Without a dedicated benchmark, the field has lacked a standard method for comparing models on this specific planning capability or tracking progress over time. Prior evaluations of multimodal models have focused on end-to-end output quality, conflating planning decisions with execution results and making it difficult to isolate where failures originate.
Technical Details
ATP-Bench comprises 7,702 QA pairs, of which 1,592 are visual question-answering (VQA) pairs. The full dataset spans eight categories and 25 visual-critical intents, with all queries and ground truths human-verified. The benchmark is specifically designed to evaluate planning behavior independently from tool execution, so that a model’s score is not contingent on which backend tools happen to be available at runtime.
To enable this separation, the authors introduce a Multi-Agent MLLM-as-a-Judge (MAM) system. MAM evaluates three dimensions: tool-call precision (whether the model correctly identifies which tools to invoke), missed tool opportunities (cases where a tool should have been used but was not), and overall response quality — all without requiring ground-truth execution results. This architecture is intended to keep the benchmark stable as underlying tool backends evolve.
Experiments conducted across 10 state-of-the-art MLLMs showed that models “struggle with coherent interleaved planning and exhibit significant variations in tool-use behavior,” according to the paper. The abstract does not name specific models or report per-model numerical scores, but the authors state the findings provide “actionable guidance for advancing interleaved generation.”
Who’s Affected
The benchmark is directly relevant to teams building or evaluating multimodal models that generate mixed-media responses — including AI assistants, automated document generation systems, and visual Q&A applications. Researchers comparing MLLM capabilities now have a dataset with human-verified ground truths and a judge framework that does not require live tool execution, lowering the barrier for standardized evaluation.

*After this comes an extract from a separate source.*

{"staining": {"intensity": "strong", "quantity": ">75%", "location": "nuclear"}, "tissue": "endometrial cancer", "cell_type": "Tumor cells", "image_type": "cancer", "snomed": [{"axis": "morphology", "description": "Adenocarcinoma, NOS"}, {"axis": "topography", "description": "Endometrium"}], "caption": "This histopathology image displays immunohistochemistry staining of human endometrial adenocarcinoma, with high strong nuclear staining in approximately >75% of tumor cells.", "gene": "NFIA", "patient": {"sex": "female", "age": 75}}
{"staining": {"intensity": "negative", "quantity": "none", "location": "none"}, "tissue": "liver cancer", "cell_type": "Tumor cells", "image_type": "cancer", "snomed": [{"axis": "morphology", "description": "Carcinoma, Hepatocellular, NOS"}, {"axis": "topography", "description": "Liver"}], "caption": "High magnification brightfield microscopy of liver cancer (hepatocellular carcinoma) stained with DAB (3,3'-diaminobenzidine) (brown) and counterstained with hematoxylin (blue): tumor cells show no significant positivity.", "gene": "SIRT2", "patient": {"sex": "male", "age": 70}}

The 10 tested models are not named in the abstract. Their developers will face public comparison once the full paper and any associated leaderboard results circulate following the arXiv submission.
What’s Next
The dataset and code are publicly available at the link provided in the arXiv submission. The MAM framework is designed to function as an ongoing evaluation tool as new MLLMs are released, since it does not depend on fixed tool backends. A key limitation implicit in the benchmark’s design is that it measures planning decisions rather than execution quality: a high ATP-Bench score does not guarantee correct final outputs when tools are actually invoked.
The authors indicate the results highlight “substantial room for improvement” across all tested models, suggesting follow-up work benchmarking newer or fine-tuned systems against ATP-Bench as a baseline. Institutional affiliations for the research team were not listed in the arXiv abstract at time of publication.